Esse castigo deveria recair apenas sobre os que burlam a lei. E é contra esses que o presidente deveria invocar o patriotismo e aplicar a legislação.

Não adiante buscar subterfúgios. Fica cada vez mais próximo o momento em que o consumidor, por mais distante que esteja do Brasil, terá conhecimento de onde e de como foi produzido o alimento que está ingerindo.

Bolsonaro deveria aprender com o presidente dos Estados Unidos, Donald Trump, que mexer com o mercado pode custar caro. A guerra comercial dos Estados Unidos contra a China recaiu mais fortemente sobre o agronegócio americano.

A fúria de Trump faz com que os americanos, maiores produtores mundiais de soja, terminem esta safra —que se encerra em 31 de agosto— com 29 milhões de toneladas estocadas em seus armazéns.

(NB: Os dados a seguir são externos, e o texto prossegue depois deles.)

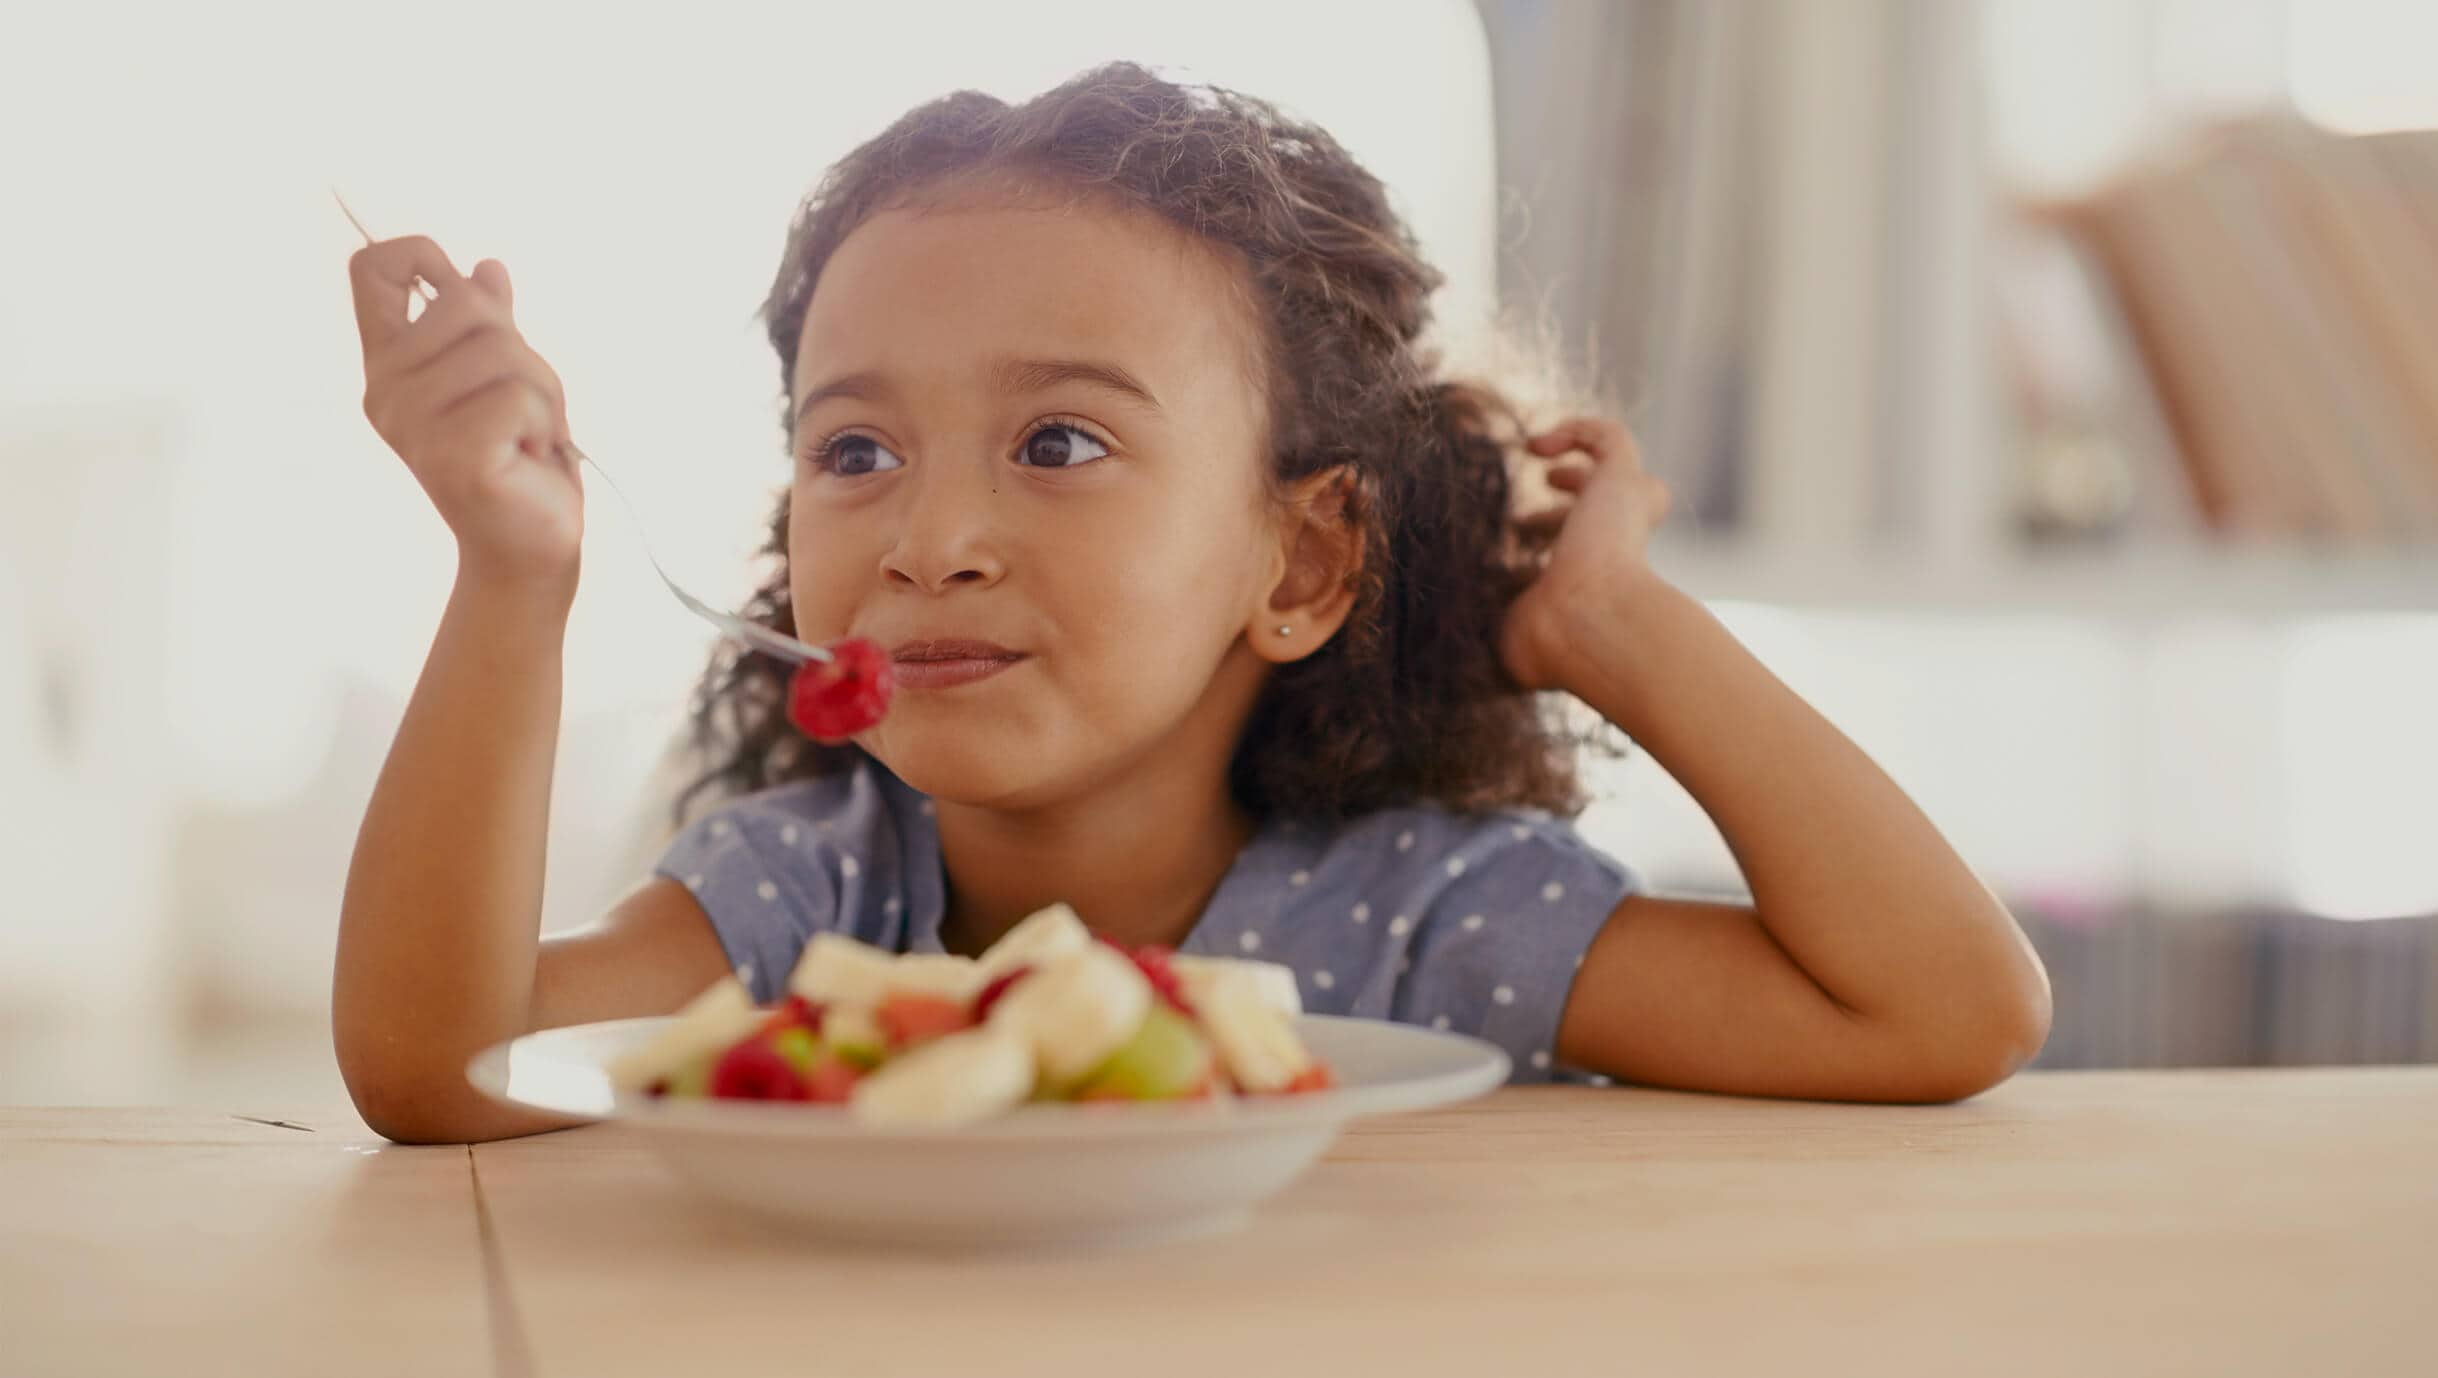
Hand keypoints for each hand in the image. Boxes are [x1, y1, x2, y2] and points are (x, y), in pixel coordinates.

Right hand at [350, 236, 581, 587]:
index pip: (373, 271)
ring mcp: (415, 424)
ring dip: (541, 393)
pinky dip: (545, 425)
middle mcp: (388, 390)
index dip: (419, 254)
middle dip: (519, 349)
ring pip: (502, 352)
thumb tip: (487, 269)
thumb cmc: (516, 461)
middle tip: (522, 408)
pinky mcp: (455, 455)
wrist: (528, 546)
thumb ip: (489, 326)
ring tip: (527, 436)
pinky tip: (528, 457)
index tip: (458, 283)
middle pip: (465, 302)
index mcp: (390, 363)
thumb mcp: (504, 379)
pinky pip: (520, 400)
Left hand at [1498, 416, 1673, 691]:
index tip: (1521, 542)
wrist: (1585, 626)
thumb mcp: (1510, 631)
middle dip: (1571, 507)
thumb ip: (1495, 619)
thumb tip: (1452, 627)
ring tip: (1543, 473)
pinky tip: (1534, 447)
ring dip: (1578, 469)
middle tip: (1529, 519)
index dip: (1556, 539)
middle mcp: (1620, 548)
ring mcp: (1626, 511)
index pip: (1587, 554)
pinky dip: (1575, 431)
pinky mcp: (1624, 480)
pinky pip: (1610, 437)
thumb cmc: (1547, 641)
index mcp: (1597, 584)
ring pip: (1622, 473)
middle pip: (1611, 513)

Esse volume, nunca atingido anteriormente no país, e que deveria estar na China, vai continuar influenciando os preços de mercado e os ganhos dos produtores por várias safras.

Apesar dos milhões de dólares derramados pelo governo dos Estados Unidos como subsídios ao campo, parte dos produtores já começa a pensar se fizeram uma boa escolha em votar em Trump.

Por aqui, o governo não tem esses bilhões de dólares para subsidiar produtores. Um eventual fechamento de mercado aos produtos brasileiros seria um desastre de grandes dimensões.